Most biological agents are between one and five microns in diameter.
Anthrax, for example, is 2.5 microns. High-efficiency particle air
(HEPA) filters in HVAC systems will filter out particles down to
0.3 microns. "That's very expensive, and the units must be
oversized to get enough air flow," says Gillick.
Expense generally limits HEPA use to high-security federal facilities.

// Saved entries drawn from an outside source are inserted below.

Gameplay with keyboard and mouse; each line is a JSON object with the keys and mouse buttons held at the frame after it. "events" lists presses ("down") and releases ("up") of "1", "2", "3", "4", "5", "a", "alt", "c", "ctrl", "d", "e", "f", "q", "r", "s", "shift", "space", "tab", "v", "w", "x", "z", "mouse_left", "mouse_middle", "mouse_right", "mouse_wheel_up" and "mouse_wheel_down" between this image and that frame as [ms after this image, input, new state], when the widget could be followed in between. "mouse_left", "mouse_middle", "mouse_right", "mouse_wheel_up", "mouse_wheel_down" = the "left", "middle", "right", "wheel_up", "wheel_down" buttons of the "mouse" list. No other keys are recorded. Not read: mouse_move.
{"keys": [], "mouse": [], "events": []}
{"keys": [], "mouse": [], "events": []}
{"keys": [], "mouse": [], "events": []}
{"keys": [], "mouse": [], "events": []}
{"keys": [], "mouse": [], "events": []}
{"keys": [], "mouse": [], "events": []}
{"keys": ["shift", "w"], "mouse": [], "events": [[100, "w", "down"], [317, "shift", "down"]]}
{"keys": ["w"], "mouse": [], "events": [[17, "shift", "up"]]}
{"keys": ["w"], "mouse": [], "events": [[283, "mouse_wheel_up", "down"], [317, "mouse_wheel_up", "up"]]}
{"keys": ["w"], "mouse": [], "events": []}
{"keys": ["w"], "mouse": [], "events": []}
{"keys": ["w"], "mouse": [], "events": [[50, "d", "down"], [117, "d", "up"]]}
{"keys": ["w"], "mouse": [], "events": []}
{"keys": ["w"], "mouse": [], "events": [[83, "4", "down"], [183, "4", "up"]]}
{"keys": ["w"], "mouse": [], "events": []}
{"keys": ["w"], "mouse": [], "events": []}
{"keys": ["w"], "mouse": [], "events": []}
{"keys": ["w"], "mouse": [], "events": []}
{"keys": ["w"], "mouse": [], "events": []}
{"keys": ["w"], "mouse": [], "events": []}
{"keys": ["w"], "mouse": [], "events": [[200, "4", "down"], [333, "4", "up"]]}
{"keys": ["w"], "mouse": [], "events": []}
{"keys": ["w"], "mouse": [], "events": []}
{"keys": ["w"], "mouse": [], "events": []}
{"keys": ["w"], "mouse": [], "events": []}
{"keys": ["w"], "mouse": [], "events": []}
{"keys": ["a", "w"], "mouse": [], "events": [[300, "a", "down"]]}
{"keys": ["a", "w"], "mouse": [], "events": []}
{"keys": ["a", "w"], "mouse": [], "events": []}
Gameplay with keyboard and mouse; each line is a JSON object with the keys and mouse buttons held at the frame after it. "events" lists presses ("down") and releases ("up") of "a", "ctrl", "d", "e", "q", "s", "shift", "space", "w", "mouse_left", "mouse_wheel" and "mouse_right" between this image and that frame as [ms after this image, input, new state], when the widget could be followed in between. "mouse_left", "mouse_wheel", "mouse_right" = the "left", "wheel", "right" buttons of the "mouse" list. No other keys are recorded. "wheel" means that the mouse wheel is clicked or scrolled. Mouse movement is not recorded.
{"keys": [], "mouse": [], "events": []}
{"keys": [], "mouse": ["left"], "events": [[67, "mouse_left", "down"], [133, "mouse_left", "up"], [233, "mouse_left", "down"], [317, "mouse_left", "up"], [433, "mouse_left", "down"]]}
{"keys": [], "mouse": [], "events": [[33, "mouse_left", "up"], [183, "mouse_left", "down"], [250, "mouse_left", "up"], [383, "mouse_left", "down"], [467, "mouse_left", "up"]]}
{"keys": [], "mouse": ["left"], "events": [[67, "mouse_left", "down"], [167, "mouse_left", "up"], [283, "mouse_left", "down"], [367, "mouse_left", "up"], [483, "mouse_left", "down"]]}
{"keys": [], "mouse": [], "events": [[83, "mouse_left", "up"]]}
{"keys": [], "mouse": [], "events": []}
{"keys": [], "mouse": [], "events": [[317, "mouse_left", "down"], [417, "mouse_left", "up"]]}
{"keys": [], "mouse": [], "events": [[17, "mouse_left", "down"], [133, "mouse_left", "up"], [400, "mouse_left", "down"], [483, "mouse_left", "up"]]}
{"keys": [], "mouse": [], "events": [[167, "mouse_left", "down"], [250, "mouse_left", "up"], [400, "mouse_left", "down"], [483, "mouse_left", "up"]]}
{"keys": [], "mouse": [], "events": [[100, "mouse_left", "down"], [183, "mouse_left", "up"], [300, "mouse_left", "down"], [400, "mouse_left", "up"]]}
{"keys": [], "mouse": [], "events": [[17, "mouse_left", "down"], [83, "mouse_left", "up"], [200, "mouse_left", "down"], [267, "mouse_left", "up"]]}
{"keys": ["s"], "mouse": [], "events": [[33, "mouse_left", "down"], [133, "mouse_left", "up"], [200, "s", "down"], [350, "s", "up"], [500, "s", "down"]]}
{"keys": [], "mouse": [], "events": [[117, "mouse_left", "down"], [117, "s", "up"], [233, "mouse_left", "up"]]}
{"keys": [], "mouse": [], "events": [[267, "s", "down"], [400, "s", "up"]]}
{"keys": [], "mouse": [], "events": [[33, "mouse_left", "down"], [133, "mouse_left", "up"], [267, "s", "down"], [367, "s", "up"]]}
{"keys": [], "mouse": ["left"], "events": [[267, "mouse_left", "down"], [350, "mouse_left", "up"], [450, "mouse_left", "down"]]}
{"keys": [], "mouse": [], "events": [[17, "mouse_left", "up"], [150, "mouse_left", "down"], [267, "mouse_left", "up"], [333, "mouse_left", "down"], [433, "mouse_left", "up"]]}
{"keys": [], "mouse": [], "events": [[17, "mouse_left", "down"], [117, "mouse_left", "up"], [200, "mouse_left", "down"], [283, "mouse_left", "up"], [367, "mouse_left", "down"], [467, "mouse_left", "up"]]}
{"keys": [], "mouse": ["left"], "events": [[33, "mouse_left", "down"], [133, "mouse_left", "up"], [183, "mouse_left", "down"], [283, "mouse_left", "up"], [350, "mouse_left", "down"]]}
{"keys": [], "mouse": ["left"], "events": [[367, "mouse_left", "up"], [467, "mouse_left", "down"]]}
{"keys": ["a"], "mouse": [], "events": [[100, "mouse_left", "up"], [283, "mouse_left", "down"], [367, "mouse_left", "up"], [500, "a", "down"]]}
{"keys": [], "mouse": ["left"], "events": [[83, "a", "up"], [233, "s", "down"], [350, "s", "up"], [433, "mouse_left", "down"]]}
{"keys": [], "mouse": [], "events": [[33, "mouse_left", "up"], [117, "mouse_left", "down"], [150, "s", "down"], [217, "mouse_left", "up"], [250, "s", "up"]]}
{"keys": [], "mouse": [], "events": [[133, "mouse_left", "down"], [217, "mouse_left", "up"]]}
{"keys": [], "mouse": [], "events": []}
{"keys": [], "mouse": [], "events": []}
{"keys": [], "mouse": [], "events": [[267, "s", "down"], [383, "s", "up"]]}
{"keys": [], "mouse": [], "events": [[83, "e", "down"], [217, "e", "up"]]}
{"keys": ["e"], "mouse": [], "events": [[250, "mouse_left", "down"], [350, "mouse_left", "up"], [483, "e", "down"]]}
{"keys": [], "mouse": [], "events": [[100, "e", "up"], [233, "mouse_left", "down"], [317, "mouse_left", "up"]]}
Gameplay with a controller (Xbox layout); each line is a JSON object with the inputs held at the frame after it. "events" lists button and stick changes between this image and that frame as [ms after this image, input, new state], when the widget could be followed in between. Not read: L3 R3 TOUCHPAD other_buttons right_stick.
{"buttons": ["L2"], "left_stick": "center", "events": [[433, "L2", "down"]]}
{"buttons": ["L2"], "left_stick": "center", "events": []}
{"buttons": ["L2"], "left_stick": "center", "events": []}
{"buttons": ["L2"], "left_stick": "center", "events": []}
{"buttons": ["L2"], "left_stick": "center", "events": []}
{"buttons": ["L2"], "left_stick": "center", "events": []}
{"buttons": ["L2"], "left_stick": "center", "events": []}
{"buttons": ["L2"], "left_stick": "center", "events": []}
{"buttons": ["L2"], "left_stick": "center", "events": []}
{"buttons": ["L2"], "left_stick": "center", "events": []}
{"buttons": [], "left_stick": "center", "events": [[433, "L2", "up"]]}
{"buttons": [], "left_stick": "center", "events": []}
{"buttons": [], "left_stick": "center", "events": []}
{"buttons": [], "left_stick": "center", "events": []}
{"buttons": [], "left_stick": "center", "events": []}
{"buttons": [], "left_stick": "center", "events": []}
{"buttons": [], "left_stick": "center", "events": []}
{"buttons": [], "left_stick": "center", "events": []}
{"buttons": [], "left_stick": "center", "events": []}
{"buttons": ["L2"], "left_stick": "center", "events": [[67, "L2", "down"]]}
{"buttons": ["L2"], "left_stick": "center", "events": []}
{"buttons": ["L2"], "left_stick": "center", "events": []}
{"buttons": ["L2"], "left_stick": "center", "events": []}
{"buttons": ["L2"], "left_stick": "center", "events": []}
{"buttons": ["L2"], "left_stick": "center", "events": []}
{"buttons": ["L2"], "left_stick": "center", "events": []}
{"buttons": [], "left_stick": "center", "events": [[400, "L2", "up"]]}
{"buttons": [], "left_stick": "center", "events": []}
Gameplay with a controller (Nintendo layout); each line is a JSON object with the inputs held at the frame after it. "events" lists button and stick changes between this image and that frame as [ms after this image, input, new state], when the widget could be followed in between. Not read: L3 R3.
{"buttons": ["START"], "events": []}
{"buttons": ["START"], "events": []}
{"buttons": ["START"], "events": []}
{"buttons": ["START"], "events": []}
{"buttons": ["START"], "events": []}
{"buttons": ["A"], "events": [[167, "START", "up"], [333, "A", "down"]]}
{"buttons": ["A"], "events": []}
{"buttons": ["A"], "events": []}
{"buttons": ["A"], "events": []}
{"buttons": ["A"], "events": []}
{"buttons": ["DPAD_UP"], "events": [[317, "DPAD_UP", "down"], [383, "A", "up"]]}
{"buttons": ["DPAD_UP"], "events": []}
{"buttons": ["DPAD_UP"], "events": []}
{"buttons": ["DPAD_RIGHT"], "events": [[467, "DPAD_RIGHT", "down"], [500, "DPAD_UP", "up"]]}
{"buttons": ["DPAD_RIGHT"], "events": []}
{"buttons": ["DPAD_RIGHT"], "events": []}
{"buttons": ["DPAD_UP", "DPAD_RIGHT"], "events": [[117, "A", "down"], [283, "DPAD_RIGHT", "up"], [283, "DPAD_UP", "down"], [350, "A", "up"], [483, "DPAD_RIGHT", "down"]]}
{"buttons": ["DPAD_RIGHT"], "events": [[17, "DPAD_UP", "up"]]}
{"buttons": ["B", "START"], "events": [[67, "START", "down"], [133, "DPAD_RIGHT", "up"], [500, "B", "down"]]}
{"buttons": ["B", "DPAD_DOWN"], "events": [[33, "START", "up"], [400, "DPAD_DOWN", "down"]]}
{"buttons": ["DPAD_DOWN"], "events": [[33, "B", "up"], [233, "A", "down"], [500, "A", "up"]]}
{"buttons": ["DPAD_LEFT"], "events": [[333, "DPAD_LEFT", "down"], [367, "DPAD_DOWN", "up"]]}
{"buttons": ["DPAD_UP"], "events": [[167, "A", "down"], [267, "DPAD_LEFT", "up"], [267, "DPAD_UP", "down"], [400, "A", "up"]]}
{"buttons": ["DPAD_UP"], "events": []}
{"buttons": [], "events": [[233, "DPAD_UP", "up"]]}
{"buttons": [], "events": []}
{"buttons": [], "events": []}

Health- care facilities often install prefilters and use HEPA units
as a final filtration system.
The U.S. State Dept.'s specifications mandate 100% filtration
of the air in U.S. embassies overseas for chemical and biological
agents. That added measure of security adds at least 5% to ventilation
system costs, says Gillick. Ultraviolet-C emitters can destroy bacteria
in ductwork, but the technology is not yet widely available. By
and large, HVAC system protections are low-tech, "but the threat
is complex," says Gillick. Most systems cannot give early warning
of contamination. "It's a problem the military has grappled
with," he says. There are systems, but they are large and cumbersome
and hard to deploy.
Not everyone agrees that protecting buildings and infrastructure
is worth the effort. "Terrorists are more likely to look at
food or beverage distribution for raw casualties," says Eric
Croddy, senior research associate at the Monterey Institute of International
Studies, Monterey, Calif. Equipping hospitals with rapid diagnoses
and detection will save more lives than building fortresses, he
says. "Castles never held out anyone that wanted in badly enough,"
Croddy adds.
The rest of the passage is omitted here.